À six heures, la femme de « Manic Monday » a encore un pied dans un rêve : elle embrasse Valentino au bord d’un ruisseau italien d’un bleu cristallin, jusqu’à ce que la journée de travail la tire vers un train trop matinal et un patron déjà arrivé.[1]
« Manic Monday » a été écrite par Prince sous le nom de « Christopher » et est devenue le premier grand succès des Bangles, atteignant la deuxième place aux États-Unis en 1986. L’histoire selon laquelle il l’aurait offerte à Susanna Hoffs par intérêt amoureux n’est pas confirmée par les sources fournies, mais la coïncidence dans les classements est bien réelle : c’est le propre titre de Prince, « Kiss », qui l’a empêchée d’atteindre la première place.
Prince a écrit « Manic Monday » avant que les Bangles ne la rendent célèbre. La chanson était à l’origine destinée à Apollonia 6 en 1984, puis elle a été enregistrée par les Bangles pour leur deuxième album, Different Light.[2] Lorsque la version des Bangles est sortie comme premier single de l’album, le crédit d’écriture ne mentionnait pas Prince. Il indiquait « Christopher », le pseudonyme qu’il avait utilisé pour ce morceau.[2]
L’enregistrement des Bangles ne sonnait pas comme un disque de Prince auquel on aurait simplement ajouté d’autres voix. Il portait des harmonies lumineuses, un arrangement pop-rock limpide et cette panique très ordinaire d’un matin de semaine. Les paroles enchaînent de petites défaites domestiques : un lit défait, des vêtements qui prennent trop de temps à choisir, un train incapable de sauver l’emploi du temps, et le travail qui attend malgré tout.[1]
Le cadeau qui devint une percée
Selon un récit associé à la chanson, Prince serait devenu fan des Bangles après avoir entendu « Hero Takes a Fall », puis aurait proposé au groupe deux morceaux, « Jealous Girl » et « Manic Monday ». Le groupe a choisi « Manic Monday ».[1] Dans les sources fournies, c’est ainsi que le cadeau est documenté : Prince admirait le groupe, lui a offert du matériel, et les Bangles ont retenu la chanson qui allait les faire connaître à un public beaucoup plus large.
La version plus romantique y ajoute Susanna Hoffs. Dans ce récit, Prince aurait donné la chanson parce qu’il espérait gagner son affection. Les sources fournies ne confirment pas ce motif ; la version la plus sûre est donc moins cinématographique, mais plus solide : la chanson venait de Prince, les Bangles l’ont enregistrée, et l’histoire autour de Hoffs demeure ici une rumeur plutôt qu’un fait étayé.

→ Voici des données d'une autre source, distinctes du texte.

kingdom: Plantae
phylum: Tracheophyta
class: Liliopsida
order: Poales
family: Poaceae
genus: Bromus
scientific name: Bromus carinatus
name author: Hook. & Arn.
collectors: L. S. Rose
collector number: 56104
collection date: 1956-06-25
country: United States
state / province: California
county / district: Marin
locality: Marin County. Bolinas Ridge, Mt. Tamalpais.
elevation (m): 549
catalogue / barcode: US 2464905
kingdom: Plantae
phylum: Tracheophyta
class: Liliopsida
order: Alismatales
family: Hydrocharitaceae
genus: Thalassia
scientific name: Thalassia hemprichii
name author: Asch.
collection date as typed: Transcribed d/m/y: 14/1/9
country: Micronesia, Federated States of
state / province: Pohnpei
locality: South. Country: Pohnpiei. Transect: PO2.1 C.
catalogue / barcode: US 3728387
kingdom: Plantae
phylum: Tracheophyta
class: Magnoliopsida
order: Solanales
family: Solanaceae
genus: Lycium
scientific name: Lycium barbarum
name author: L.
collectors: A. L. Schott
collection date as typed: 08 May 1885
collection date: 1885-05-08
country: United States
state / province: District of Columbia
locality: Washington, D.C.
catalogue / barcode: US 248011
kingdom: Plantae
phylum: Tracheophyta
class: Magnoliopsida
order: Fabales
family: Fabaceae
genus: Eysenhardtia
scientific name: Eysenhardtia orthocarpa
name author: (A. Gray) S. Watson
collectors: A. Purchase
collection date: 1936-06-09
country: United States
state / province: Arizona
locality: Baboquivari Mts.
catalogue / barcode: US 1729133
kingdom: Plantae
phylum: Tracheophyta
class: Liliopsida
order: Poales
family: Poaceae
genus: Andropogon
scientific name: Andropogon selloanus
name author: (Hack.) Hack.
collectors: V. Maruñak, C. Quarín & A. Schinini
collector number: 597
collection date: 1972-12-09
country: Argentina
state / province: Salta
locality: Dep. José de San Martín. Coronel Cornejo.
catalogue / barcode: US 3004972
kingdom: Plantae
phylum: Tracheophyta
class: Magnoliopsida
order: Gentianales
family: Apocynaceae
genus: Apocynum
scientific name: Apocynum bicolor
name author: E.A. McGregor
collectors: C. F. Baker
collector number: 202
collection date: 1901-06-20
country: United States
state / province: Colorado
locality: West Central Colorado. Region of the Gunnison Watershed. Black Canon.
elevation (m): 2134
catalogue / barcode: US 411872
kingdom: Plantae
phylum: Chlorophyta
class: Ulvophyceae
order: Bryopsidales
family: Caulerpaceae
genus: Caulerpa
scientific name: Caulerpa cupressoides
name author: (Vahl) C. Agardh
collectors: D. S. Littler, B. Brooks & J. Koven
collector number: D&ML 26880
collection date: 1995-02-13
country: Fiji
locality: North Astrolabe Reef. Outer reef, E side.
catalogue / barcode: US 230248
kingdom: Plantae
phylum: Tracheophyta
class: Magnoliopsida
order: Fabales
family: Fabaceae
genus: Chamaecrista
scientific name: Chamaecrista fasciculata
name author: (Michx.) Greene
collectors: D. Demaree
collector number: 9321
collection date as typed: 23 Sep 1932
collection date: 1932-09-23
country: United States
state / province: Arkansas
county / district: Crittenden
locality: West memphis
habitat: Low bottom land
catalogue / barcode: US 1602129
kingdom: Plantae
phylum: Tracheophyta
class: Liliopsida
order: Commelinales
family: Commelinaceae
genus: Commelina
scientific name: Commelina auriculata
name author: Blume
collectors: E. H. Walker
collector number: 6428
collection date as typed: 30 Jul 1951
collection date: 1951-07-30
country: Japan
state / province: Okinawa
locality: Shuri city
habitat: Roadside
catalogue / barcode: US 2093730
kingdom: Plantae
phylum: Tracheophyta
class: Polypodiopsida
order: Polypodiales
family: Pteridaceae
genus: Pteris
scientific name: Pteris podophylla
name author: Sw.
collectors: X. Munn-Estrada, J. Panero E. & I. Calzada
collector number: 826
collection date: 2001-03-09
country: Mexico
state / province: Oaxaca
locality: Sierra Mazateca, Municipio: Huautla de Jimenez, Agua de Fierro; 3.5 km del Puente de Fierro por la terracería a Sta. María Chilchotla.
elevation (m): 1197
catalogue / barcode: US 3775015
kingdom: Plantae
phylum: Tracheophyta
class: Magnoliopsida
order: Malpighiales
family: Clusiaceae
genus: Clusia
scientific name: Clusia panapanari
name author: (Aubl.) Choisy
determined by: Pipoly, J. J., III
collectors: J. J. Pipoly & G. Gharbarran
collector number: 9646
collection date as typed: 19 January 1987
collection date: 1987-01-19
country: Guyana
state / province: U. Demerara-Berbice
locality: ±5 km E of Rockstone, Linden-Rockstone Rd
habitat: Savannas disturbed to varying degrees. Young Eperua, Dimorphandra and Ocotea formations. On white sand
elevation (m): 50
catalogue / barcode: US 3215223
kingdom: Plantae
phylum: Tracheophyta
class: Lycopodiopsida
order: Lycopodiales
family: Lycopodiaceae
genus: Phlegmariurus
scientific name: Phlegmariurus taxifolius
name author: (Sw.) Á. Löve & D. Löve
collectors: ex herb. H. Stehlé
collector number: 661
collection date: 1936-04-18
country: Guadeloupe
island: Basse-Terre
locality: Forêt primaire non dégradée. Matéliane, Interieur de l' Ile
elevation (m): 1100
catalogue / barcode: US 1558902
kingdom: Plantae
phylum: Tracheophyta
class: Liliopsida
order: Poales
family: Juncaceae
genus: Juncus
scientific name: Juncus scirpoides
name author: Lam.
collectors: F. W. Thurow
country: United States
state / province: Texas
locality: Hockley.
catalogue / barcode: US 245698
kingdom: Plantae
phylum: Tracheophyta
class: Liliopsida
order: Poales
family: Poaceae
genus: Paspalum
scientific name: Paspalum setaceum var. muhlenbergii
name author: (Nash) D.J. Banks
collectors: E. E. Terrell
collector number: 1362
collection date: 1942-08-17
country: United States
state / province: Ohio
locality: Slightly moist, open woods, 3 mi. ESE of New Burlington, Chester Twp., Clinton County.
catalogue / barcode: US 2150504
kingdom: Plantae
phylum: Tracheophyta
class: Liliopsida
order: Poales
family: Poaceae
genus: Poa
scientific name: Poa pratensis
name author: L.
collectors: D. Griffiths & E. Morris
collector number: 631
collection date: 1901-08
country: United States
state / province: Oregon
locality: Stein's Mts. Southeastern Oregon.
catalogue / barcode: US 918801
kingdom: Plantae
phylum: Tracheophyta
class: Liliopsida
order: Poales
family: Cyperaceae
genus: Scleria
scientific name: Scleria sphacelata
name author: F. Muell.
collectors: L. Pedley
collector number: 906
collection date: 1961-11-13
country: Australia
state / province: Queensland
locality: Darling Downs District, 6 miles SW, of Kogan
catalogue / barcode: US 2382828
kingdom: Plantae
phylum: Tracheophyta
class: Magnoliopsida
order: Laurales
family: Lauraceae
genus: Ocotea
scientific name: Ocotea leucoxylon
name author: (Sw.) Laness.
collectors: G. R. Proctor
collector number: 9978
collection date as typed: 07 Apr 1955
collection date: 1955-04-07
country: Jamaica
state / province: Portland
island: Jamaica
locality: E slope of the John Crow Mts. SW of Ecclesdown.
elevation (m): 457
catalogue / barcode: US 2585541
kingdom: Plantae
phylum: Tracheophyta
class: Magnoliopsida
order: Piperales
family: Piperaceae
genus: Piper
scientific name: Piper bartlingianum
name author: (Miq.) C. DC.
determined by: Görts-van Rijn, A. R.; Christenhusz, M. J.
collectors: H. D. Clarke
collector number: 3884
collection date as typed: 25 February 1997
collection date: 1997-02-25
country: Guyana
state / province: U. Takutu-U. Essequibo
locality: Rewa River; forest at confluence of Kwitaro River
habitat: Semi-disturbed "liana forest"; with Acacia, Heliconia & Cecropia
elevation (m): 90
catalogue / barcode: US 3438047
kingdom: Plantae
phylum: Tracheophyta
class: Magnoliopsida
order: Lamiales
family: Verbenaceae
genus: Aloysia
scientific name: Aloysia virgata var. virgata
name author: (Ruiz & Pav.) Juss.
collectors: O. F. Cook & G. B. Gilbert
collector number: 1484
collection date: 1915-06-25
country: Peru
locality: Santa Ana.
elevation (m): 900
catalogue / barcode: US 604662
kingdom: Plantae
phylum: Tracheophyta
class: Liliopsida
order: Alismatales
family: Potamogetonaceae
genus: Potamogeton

Au printemps 1986, « Manic Monday » était devenue le tube révélateur des Bangles et avait grimpé jusqu’à la deuxième place aux États-Unis.[2] Genius note également qu’elle a atteint la deuxième place au Royaume-Uni, en Allemagne et en Autriche, avec d’autres classements dans le top 5 ailleurs.[1] Une chanson sur l’envie que le dimanche dure un peu plus longtemps s’était transformée en plainte internationale contre la semaine de travail.
L’homme qui a bloqué sa propre chanson
Au-dessus d’elle dans le classement américain se trouvaient Prince and the Revolution avec « Kiss ».[2] Ce qui a donné une savoureuse curiosité de hit-parade : une chanson écrite par Prince, créditée à « Christopher » et interprétée par les Bangles, s’est arrêtée à la deuxième place parce qu’un single de Prince, publié sous son propre nom, occupait la première.
La manière dont les deux chansons se répondent rend la coïncidence presque trop parfaite. « Manic Monday » parle d’un désir interrompu par les obligations : un rêve, un amant, une voix dans la chambre, puis le problème très concret de devoir gagner sa vie.[1] Les sources fournies établissent bien la collision dans les classements avec « Kiss », mais pas la comparaison plus complète que l’on fait parfois entre les paroles des deux titres.[2]
Le propre enregistrement de « Manic Monday » par Prince n’a reçu de sortie officielle qu’en 2019, lorsqu’il est apparu sur Originals, une collection de chansons qu’il avait écrites et qui sont devenues plus connues grâce à d’autres interprètes.[1] À ce moment-là, la version des Bangles était depuis longtemps celle que le public avait gardée en mémoire : cette complainte tintinnabulante, les harmonies, l’horloge du bureau et le fantasme qui se dissout à six heures du matin.
Cela suffit à expliquer pourquoi la rumeur continue de circuler. Une pop star écrit sous un autre nom, donne une chanson à un groupe qu’elle admire, puis la regarde grimper jusqu’à ce que seul son propre disque puisse l’arrêter. Au milieu de tout cela, Susanna Hoffs chante encore qu’elle est en retard au travail, en essayant de retenir le dimanche.